Его с трудом можно было узнать. Лицо гиганта было покрыто грязью, на голове не было шляпы, и густые волосы космами спадали на глаза. Рот был открыт, губы совершенно бескровны, глаза блуждали, а огромные руки судорожно цеплялись за ручки кресла, в котором он сидел, весь съежившись, словно загнанный зверь.
Дэвид закрыл за собой дверь и приблизился к нему. Карбанак сделал усилие над собой и встал, но улыбка, которой он хотел приветствовать Дэвида, придала его лицу еще более страшное выражение.
— Я пришел по вашему приглашению, — начал он, с трудом выжимая из себя слова. — Вы велели мне прийти, если я буду нуждаться в друге. Когда вы оставили меня, я отправился домой и там нашел Николета у моей жены.
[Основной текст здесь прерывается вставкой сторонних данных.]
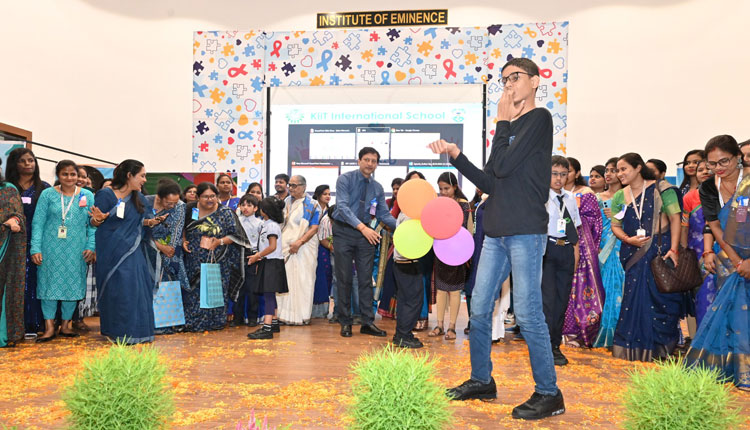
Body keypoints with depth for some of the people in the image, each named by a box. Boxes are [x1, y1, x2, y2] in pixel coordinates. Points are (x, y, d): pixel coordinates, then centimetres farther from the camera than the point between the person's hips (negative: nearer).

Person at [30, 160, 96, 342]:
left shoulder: (87, 196, 5)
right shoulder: (48, 194, 1)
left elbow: (92, 225, 5)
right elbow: (38, 222, -2)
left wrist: (91, 247, -5)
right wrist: (36, 249, -9)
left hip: (76, 250, 1)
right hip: (51, 249, -1)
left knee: (72, 284, 6)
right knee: (50, 284, 0)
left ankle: (66, 324, 18)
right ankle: (49, 327, 6)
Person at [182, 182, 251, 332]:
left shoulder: (226, 213, -2)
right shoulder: (190, 210, 3)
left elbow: (235, 234, -2)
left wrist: (220, 242, -16)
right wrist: (183, 240, -1)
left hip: (217, 262, -1)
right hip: (194, 262, 2)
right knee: (193, 292, 4)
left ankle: (215, 322, 15)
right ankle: (192, 323, 16)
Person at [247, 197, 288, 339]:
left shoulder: (272, 225, -14)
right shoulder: (267, 224, 18)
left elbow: (272, 247, -20)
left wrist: (257, 256, -14)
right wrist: (258, 256, 9)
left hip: (272, 263, -10)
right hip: (267, 263, 10)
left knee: (268, 294, -15)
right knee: (269, 294, 16)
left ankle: (267, 328, -19)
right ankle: (274, 323, 27)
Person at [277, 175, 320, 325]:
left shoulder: (312, 205, 0)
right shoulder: (286, 202, 14)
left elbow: (314, 228, -7)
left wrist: (299, 242, -18)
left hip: (304, 246, -4)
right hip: (285, 245, 4)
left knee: (302, 279, -3)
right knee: (285, 278, 2)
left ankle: (301, 315, 5)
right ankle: (286, 314, 10)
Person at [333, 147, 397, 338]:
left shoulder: (377, 188, 8)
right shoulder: (345, 180, -8)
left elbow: (384, 214, 6)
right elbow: (343, 206, -20)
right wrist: (361, 227, -32)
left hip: (366, 234, 4)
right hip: (344, 232, -4)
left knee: (366, 279, 5)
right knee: (344, 278, 3)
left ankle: (367, 322, 12)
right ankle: (345, 322, 14)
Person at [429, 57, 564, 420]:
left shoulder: (539, 119, -3)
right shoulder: (510, 127, 20)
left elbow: (503, 166, -15)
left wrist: (502, 122, -2)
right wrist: (455, 155, 10)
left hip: (526, 231, -8)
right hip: (496, 232, 8)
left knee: (527, 312, -7)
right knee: (479, 308, 10)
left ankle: (549, 394, 6)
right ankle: (481, 381, 24)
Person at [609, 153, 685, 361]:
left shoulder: (660, 189, -3)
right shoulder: (619, 197, 9)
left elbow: (675, 218, -6)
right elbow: (615, 226, 11)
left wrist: (673, 249, -15)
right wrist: (628, 239, -10)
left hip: (661, 249, -3)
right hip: (634, 252, 3)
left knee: (662, 296, -3)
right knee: (636, 297, 1)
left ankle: (661, 348, 10)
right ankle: (636, 347, 13)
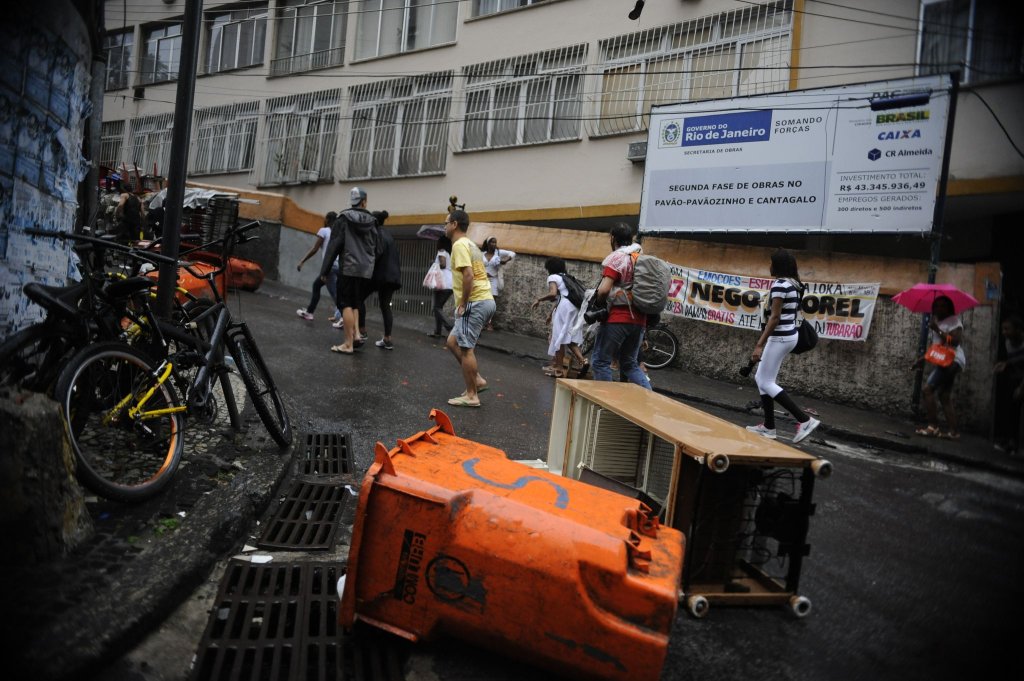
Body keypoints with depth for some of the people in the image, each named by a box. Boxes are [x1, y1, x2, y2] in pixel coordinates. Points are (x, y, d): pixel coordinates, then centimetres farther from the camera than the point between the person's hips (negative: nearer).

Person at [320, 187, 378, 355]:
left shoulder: (344, 219, -1)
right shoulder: (372, 222, 9)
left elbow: (334, 246, -4)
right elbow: (376, 249, 9)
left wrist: (325, 271, 0)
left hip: (348, 268, -4)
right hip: (366, 270, 4)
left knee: (346, 304, -2)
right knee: (355, 303, 18)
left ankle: (348, 344, -5)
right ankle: (356, 334, 5)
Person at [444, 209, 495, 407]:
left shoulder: (459, 245, -10)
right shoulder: (469, 244, 21)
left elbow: (468, 275, -22)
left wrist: (462, 303, -16)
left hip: (475, 302, -10)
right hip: (484, 300, 10)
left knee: (465, 348, -5)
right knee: (453, 341, 15)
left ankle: (471, 396, 0)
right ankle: (477, 380, 14)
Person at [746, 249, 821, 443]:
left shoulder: (779, 284, -17)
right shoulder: (793, 284, 12)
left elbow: (774, 317, -21)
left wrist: (759, 344, -22)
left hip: (780, 337, -10)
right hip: (788, 335, 10)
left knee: (766, 382, -4)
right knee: (761, 378, 14)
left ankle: (805, 420, -7)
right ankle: (768, 426, 17)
Пока меня истязали на улице, он был с нею. Я захватил их врасплох — мою жену, которая была честной и преданной женщиной, пока Биго и этот купец не развратили ее, и…
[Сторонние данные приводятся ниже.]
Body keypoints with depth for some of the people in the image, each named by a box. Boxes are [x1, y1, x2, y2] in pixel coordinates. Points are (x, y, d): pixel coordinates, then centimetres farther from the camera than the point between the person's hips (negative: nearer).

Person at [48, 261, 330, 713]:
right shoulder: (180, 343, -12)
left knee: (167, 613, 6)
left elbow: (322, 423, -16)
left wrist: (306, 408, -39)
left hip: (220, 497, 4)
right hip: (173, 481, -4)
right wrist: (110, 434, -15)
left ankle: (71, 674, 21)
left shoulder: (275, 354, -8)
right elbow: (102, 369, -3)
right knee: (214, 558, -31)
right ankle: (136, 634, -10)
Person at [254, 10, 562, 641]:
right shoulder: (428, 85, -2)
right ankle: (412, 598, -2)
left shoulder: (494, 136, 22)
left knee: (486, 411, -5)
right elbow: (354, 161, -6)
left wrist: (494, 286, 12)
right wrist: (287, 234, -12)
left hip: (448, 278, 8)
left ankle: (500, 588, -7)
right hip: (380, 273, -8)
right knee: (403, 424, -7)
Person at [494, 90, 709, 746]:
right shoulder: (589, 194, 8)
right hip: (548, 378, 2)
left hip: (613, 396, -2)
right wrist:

Руки Карбанака судорожно сжались в кулаки. Он поднял их к Дэвиду, раскрыл их и показал ему залитые кровью пальцы.
— Я не успел смыть кровь, — прошептал он, — я убил Николета — вот так!..
Дэвид Рок слушал его и от ужаса и изумления не в состоянии был произнести ни одного слова.
— Весь город гонится за мной по пятам, — продолжал Карбанак. — В последнюю минуту, когда я уже потерял было всякую надежду и считал себя погибшим, я подумал про вас и вспомнил ваши слова. Никто не видел, как я забрался сюда через окошко, которое вы оставили открытым. Что вы намерены сделать со мной?
Раньше, чем Дэвид успел ответить, открылась дверь и вошел Пьер Ганьон.
Двадцать минут спустя Карбанак был спрятан в глубине чулана, в котором хранилась старая мебель.
Присутствие Карбанака, его горькая и жуткая повесть, то обстоятельство, что он теперь скрывается от закона, и даже сознание, что весь город ищет его, — все это нисколько не встревожило Пьера Ганьона, на лице которого по-прежнему были написаны грусть и безнадежность.
— Несчастный человек, — сказал он, подразумевая Карбанака. — Я вполне понимаю, что он должен переживать. У него так же безнадежно на душе, как у меня. Стоит ему только выйти отсюда, и его ждут пытки и петля… что, впрочем, я и сам предпочел бы, чем находиться в моем положении.
— Я тебя не понимаю, — сказал Дэвид.
— Не понимаешь? В таком случае позволь тебе сказать следующее: с тех пор, как белый человек поселился на берегу этой реки, ни над одним джентльменом не сыграли еще такой шутки, как сегодня надо мной. Завтра я стану всеобщим посмешищем во всей провинции. Подумай только, обманут и обесчещен одной и той же женщиной — Нэнси Лобиньер!
— Нэнси совершенно иначе смотрела на это, — задумчиво произнес Дэвид Рок.